## Goal of the exercise
Continue the mailing-list thread about exit inside backquotes in a shell script from where it stops.

## Selected excerpt
Start of Block
Shell script termination with exit function in backquotes

[Maxim Khitrov]

On Sun, Mar 13, 2011 at 9:59 PM, Scott Ballantyne <boyvalue at gmail.com> wrote:
> On Sun, Mar 13, 2011 at 8:26 PM, Maxim Khitrov <max at mxcrypt.com> wrote:
>>
>> Hello everyone,
>>
>> I might be doing something dumb here, but this doesn't make sense to
>> me. When I run the following script, I would expect to see no output:
>>
>> ----
>> #!/bin/sh
>>
>> exit_prog()
>> {
>>        echo -n 'before'
>>        exit 0
>>        echo -n 'after'
>> }
>>
>> echo line 1: `exit_prog`
>> echo line 2:
>> echo line 3: `exit 1`
>> echo line 4:
>> ----
>>
>> The reason I expect to see no output is because 'exit 0' should be
>> called before any of the echo lines are allowed to execute. Instead,
>> what I get on FreeBSD 7 & 8 is:
>>
>> ----
>> line 1: before
>> line 2:
>> ----
>>
>> I don't understand this because 'exit 0' seems to terminate the call
>> to 'exit_prog', but the execution of the script continues. However,
>> when 'exit 1' is called, the script terminates before printing out the
>> last 2 lines.
End of Block
## Entries shown
Start of Block
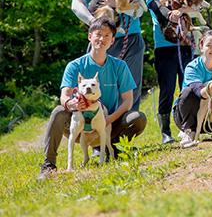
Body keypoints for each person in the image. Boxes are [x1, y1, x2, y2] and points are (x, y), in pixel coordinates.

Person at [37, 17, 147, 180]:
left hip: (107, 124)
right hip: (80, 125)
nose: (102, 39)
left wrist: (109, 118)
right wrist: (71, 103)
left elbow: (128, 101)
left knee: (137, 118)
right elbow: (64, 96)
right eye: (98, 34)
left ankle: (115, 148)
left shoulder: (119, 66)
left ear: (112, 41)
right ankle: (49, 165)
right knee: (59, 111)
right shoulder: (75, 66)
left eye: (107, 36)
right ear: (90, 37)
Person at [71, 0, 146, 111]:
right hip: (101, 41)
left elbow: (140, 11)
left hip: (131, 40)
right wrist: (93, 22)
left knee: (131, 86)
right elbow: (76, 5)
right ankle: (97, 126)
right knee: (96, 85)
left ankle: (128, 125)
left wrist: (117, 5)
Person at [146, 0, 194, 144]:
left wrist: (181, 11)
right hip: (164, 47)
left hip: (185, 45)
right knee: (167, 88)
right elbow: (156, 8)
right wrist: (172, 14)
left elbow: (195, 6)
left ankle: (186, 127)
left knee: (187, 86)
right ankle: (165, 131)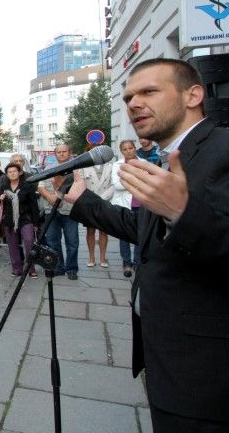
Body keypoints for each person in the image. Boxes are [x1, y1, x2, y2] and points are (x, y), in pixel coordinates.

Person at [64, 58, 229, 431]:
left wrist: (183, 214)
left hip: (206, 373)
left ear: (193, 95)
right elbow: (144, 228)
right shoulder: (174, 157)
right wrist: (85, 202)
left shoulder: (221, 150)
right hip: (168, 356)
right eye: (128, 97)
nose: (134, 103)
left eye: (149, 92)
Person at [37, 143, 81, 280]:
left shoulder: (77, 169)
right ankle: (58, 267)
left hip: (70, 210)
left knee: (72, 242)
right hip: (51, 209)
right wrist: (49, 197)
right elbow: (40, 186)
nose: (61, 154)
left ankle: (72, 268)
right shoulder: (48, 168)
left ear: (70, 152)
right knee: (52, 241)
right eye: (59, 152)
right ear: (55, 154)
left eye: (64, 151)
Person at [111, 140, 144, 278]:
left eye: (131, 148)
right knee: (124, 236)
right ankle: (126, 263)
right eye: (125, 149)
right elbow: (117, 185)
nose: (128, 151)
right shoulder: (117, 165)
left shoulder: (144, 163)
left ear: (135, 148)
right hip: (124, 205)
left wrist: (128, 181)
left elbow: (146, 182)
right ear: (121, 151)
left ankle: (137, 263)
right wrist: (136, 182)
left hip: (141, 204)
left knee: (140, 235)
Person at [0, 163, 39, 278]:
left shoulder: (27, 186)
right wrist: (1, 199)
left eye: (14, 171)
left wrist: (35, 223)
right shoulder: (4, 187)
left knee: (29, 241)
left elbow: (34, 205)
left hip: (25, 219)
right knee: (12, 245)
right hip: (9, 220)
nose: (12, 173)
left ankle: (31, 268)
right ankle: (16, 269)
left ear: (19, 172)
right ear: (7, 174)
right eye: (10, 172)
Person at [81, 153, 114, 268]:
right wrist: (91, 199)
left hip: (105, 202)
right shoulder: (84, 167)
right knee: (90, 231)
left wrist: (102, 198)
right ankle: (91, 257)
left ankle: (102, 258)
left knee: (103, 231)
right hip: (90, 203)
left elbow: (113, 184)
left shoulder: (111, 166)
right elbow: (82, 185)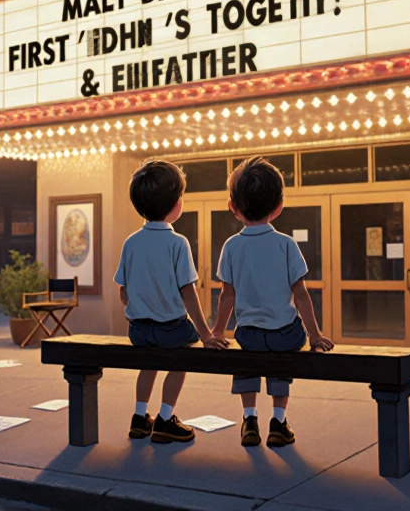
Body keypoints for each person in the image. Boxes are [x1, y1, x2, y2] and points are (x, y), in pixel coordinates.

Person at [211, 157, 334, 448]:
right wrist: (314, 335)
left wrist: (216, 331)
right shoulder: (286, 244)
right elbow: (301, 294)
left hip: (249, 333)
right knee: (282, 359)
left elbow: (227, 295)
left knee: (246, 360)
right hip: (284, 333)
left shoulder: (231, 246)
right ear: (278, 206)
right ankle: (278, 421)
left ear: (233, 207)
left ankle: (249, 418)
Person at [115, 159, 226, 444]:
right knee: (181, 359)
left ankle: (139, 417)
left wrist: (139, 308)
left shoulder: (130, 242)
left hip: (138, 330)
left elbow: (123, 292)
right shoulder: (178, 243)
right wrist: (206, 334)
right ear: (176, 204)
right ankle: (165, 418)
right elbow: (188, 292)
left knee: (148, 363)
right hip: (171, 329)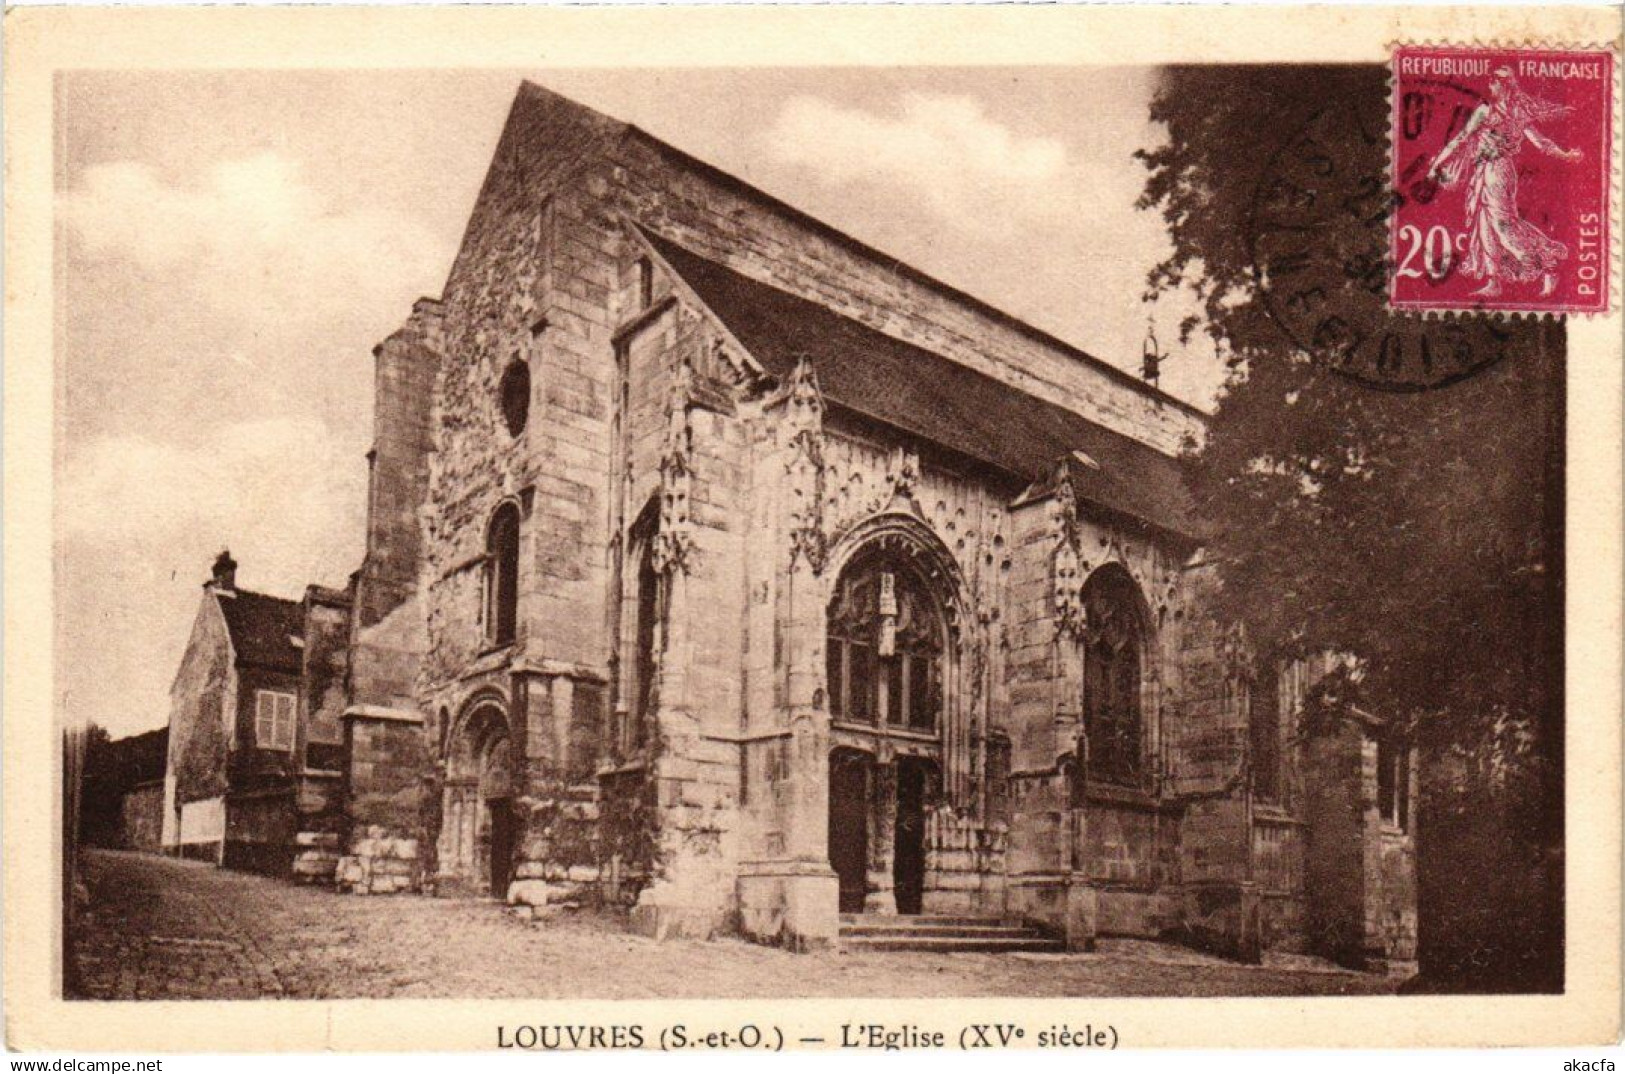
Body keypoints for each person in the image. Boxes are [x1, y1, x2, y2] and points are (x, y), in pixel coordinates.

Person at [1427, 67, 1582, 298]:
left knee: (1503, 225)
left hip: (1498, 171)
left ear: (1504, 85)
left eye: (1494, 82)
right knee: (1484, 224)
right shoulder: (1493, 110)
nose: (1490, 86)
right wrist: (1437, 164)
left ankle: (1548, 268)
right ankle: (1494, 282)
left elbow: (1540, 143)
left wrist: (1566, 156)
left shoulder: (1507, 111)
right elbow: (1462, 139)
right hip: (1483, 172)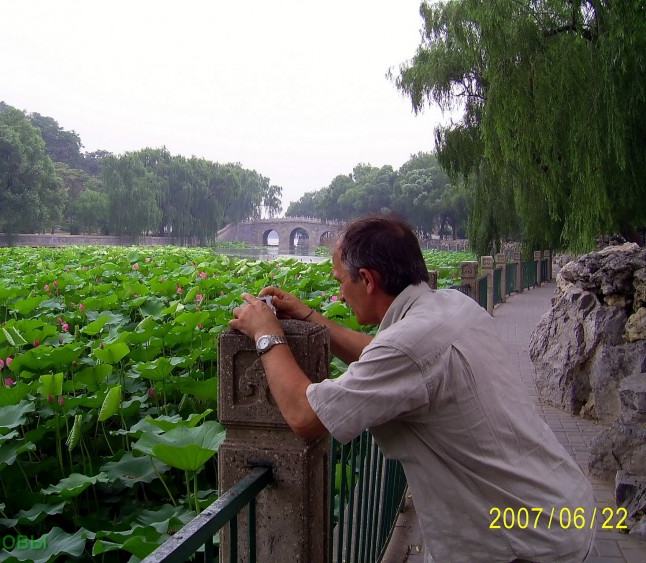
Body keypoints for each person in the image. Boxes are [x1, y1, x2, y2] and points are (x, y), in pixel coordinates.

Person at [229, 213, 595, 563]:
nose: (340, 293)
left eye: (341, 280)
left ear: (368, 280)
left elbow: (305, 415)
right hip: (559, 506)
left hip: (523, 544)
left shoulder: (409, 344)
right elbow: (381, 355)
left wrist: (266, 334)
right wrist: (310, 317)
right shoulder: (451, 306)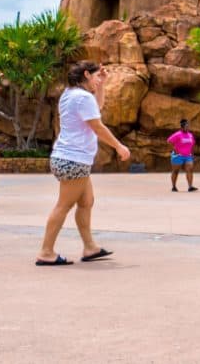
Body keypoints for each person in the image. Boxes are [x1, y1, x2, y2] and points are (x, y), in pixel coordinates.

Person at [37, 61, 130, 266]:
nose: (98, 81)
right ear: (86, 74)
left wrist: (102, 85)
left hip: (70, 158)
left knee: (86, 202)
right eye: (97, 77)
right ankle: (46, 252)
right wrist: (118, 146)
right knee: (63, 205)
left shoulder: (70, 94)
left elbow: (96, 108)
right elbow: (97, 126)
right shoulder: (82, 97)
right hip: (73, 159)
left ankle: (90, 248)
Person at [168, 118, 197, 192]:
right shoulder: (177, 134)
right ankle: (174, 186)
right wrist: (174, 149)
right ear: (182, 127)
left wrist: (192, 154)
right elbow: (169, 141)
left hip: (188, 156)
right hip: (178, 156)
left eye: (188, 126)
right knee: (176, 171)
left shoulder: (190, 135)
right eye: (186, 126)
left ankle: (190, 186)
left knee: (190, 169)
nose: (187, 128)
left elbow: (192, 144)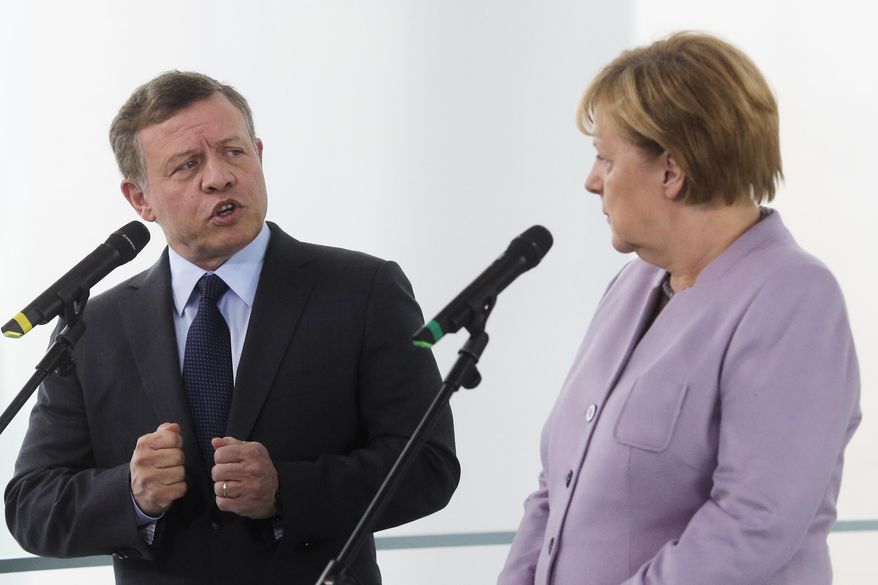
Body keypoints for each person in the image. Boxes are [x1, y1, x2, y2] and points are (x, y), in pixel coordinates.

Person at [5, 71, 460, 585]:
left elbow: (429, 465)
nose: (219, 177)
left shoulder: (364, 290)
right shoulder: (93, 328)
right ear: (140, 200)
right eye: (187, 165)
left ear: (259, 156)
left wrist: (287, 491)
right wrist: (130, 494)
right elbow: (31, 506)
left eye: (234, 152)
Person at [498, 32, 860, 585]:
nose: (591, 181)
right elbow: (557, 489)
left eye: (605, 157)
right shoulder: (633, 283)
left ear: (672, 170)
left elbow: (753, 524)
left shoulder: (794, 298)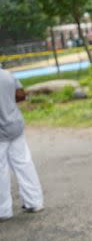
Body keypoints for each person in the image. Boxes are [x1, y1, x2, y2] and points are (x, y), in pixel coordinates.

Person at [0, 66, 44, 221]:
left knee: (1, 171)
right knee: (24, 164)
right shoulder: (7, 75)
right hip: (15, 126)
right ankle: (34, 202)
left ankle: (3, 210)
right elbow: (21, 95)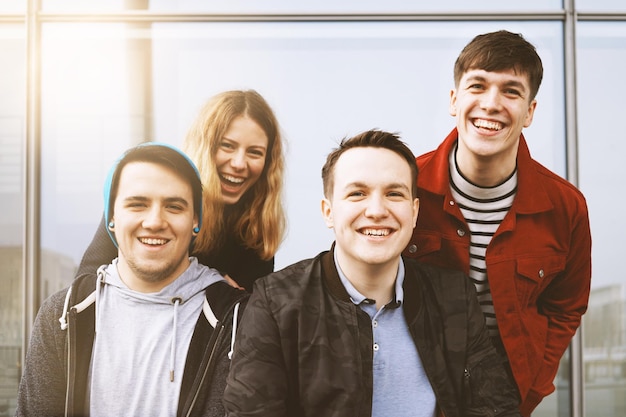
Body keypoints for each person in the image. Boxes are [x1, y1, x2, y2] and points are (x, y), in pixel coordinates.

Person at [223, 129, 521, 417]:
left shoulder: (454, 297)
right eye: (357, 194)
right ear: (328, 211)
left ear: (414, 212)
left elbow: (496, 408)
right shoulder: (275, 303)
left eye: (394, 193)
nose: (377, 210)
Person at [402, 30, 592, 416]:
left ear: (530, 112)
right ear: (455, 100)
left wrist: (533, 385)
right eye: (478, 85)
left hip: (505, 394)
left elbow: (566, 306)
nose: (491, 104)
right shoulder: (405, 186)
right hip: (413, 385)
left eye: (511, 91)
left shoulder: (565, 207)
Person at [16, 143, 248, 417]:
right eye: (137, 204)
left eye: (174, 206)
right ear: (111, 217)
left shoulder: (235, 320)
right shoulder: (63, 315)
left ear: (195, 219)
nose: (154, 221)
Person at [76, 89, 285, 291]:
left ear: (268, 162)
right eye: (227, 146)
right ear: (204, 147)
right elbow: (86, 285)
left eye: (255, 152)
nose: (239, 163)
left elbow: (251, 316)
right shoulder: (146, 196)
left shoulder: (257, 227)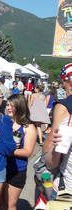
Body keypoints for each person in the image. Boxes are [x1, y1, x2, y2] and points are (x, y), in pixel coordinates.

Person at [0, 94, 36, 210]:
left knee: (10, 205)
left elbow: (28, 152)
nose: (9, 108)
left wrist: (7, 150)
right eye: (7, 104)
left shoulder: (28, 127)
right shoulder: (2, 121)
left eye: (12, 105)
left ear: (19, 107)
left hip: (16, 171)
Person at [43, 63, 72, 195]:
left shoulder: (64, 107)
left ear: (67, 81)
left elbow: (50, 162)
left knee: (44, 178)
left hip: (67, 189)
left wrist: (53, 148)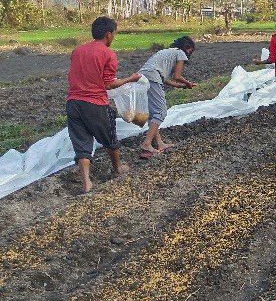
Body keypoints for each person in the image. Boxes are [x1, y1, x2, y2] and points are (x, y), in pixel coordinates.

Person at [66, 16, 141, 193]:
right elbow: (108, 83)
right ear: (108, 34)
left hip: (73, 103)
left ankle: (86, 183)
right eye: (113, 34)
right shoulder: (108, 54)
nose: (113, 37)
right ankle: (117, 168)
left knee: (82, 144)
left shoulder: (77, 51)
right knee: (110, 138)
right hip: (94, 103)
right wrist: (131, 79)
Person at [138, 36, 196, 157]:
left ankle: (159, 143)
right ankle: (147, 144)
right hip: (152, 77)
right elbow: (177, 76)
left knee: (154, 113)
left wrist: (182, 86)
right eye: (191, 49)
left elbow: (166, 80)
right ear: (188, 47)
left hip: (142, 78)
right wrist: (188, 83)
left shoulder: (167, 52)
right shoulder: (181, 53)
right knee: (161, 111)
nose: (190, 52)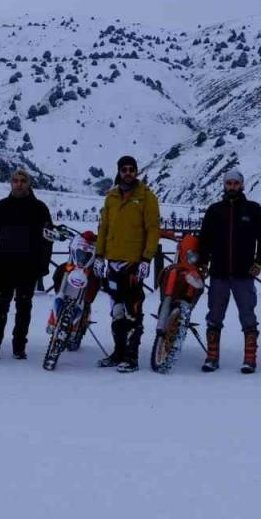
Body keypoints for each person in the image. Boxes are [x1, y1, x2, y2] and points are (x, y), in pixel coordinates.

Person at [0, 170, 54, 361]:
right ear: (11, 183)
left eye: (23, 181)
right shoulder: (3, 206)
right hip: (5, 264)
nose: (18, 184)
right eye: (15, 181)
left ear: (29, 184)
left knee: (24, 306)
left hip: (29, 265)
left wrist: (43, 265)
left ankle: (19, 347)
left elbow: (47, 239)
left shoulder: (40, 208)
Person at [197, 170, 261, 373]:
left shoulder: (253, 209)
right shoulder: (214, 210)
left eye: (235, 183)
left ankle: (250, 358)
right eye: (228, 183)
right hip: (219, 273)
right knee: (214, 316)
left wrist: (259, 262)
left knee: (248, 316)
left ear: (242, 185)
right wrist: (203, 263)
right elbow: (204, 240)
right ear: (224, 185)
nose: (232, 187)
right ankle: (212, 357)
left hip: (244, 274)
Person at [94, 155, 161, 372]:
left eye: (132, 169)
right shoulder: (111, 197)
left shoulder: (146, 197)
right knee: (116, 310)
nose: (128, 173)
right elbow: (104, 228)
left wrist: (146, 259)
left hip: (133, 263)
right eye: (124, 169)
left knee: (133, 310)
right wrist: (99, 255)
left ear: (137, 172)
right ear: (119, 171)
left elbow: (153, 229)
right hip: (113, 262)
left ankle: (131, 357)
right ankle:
End of Block
## Result of this exercise
>>
>> It seems that 'exit' inside a function doesn't work when that function
>> is called with backquotes. I assume it has something to do with the
>> fact that commands in backquotes are executed in a sub-shell, but the
>> behavior is inconsistent.
>>
>> When I run the same script on RHEL using bash, all 4 lines are printed:
>>
>> ----
>> line 1: before
>> line 2:
>> line 3:
>> line 4:
>> ----
>>
>> What's going on here?
>>
>> - Max
>
> Backquotes run the process in a sub process, that exits. and the original
> process continues.
>

Yes, my original expectation of having no output is incorrect, but
`exit 1` terminates the parent shell in FreeBSD. That's the source of
my confusion.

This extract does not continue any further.